Daniel Ek, le dirigeant de Spotify, le numéro 1 mondial des sites de streaming, le 29 septembre 2016, à Tokyo (Japon). | TORU YAMANAKA / AFP

Deux semaines. Il vous faudra patienter une quinzaine de jours avant de pouvoir écouter le tout dernier album d’Adele ou de Lady Gaga sur votre application Spotify, du moins si vous n’avez pas souscrit à l’abonnement de 10 euros par mois. C’est le résultat le plus concret de l’accord que la plateforme vient de signer avec le numéro un mondial du disque, Universal.

Après des mois de discussion, ce dernier accepte une rémunération plus faible sur chaque chanson, en échange d’une exclusivité des derniers albums de ses vedettes pour les abonnés payants. La rétribution sera elle-même dégressive, au fur et à mesure que la plateforme engrangera plus de souscripteurs.

Universal joue l’exorciste et tente d’extirper du patient Spotify le démon si bien ancré de la gratuité. Cet esprit tout droit venu de la Silicon Valley, qui estime que la conquête d’une base d’utilisateurs la plus large possible est plus importante que sa rentabilité. Cet esprit libertaire, qui a construit le succès planétaire du Net, a aussi détruit des industries entières, à commencer par celle de la musique. En moins de vingt ans, le chiffre d’affaires de l’industrie musicale et son nombre d’employés ont été divisés par deux.
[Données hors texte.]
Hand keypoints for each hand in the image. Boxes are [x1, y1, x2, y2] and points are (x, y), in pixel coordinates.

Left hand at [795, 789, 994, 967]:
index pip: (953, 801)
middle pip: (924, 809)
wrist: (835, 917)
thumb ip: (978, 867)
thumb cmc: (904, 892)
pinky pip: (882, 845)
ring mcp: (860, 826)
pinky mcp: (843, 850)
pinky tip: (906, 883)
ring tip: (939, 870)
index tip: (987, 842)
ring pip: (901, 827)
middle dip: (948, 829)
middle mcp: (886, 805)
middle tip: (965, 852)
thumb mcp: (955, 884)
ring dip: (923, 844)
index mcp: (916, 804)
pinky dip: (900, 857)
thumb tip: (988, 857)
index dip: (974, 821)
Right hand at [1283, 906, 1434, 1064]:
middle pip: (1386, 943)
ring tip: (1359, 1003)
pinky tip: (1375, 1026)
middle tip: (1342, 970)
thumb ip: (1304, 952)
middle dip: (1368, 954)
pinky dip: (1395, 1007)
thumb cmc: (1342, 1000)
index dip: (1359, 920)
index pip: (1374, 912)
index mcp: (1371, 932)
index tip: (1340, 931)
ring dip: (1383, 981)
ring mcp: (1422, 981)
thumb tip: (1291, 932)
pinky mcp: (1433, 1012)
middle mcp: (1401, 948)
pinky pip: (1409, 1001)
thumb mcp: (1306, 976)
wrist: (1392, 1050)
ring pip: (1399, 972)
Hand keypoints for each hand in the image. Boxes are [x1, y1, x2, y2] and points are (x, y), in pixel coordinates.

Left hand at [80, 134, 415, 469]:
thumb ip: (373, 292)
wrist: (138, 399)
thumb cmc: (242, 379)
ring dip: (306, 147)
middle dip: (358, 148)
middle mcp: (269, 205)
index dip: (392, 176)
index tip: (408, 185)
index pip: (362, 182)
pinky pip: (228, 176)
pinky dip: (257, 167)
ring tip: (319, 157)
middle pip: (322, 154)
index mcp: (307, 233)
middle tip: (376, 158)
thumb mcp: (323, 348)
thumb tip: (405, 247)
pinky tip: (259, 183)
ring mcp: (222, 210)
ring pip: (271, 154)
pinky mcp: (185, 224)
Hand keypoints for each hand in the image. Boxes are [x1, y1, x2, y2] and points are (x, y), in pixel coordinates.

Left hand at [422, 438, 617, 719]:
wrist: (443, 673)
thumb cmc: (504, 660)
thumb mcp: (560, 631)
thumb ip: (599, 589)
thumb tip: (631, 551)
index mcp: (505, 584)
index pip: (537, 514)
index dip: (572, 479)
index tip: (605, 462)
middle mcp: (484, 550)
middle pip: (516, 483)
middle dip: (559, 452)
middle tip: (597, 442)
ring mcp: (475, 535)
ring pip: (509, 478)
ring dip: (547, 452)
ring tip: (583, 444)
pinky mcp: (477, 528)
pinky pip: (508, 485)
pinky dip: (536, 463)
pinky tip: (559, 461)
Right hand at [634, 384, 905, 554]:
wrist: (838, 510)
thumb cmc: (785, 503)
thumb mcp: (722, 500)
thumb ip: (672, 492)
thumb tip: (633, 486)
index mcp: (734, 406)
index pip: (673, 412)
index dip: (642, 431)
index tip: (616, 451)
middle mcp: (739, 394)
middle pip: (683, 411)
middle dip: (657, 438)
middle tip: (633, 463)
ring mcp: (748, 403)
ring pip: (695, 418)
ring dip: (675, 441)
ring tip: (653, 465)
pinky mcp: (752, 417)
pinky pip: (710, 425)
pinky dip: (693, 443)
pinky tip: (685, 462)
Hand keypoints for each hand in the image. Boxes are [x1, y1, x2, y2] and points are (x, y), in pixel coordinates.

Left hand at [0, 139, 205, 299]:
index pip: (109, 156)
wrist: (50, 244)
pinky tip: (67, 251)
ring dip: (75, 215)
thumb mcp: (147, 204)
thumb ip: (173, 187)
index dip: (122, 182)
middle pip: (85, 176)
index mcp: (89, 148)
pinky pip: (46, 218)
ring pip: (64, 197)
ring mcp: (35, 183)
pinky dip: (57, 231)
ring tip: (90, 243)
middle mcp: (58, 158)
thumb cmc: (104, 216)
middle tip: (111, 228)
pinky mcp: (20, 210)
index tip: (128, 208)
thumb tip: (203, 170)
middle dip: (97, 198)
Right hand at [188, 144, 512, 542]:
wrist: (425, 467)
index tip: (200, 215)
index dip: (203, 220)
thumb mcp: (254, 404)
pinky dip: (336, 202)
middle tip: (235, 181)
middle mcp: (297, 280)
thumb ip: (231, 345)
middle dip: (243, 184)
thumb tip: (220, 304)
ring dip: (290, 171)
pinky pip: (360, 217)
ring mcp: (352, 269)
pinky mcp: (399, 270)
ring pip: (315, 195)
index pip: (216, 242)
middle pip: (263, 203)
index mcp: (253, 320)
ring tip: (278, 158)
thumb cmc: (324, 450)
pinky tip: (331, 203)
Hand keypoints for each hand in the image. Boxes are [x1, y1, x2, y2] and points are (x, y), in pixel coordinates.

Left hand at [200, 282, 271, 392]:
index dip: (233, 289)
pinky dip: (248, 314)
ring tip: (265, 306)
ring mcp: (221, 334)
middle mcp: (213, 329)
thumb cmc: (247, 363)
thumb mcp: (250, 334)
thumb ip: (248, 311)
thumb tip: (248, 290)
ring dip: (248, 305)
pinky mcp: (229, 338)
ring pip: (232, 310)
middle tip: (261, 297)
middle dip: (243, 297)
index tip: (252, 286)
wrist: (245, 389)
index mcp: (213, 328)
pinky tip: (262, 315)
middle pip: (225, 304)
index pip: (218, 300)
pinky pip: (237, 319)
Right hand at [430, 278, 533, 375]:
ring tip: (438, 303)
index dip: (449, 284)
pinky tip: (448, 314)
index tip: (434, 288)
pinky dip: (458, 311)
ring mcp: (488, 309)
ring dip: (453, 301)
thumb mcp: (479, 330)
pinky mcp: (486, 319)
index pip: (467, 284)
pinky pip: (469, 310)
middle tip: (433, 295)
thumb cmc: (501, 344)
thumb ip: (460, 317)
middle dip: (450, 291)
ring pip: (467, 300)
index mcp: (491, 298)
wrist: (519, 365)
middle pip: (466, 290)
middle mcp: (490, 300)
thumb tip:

Prises à la gorge par l’explosion du piratage, les grandes majors du secteur ont pourchassé inlassablement les délinquants du Web et ont restructuré la profession à la hache. De six grandes maisons mondiales en 1998, il n’en reste plus que trois. Un repli masqué par l’essor parallèle des grands concerts, qui n’a enrichi que les plus grandes vedettes du secteur.

La guerre est terminée

Mais le vent tourne. En 2016, pour la première fois depuis 1998, le marché de la musique enregistrée a retrouvé une progression de ses ventes, de 11 %, et les revenus issus des plateformes internet, comme Spotify, Deezer ou Pandora, ont représenté plus de la moitié du chiffre d’affaires de la musique et la totalité de cette croissance. Non seulement l’avenir réside résolument dans l’écoute en continu (streaming), mais la formule de l’abonnement fait la preuve de sa puissance.

Les montants générés par la publicité sur ces mêmes plateformes se sont révélés cinq fois plus faibles que ceux provenant des abonnements. La route est tracée et Universal, qui tire déjà un tiers de ses ventes du streaming, entend forcer Spotify à accélérer dans ce domaine.

C’est aussi dans l’intérêt de la société suédoise, devenue en dix ans le leader du marché américain devant Apple. Son succès fulgurant vient de la simplicité de son logiciel, associé à son caractère gratuit. Mais la start-up n’a jamais gagné d’argent, en dépit de ses 50 millions d’abonnés, et a besoin de fonds. Son ambition est d’entrer en Bourse d’ici l’été prochain. Il lui faut donc démontrer que la guerre est terminée avec les géants du secteur et que, grâce à elle, cette industrie, entrée la première dans la grande lessiveuse de l’Internet, va en finir avec les années noires.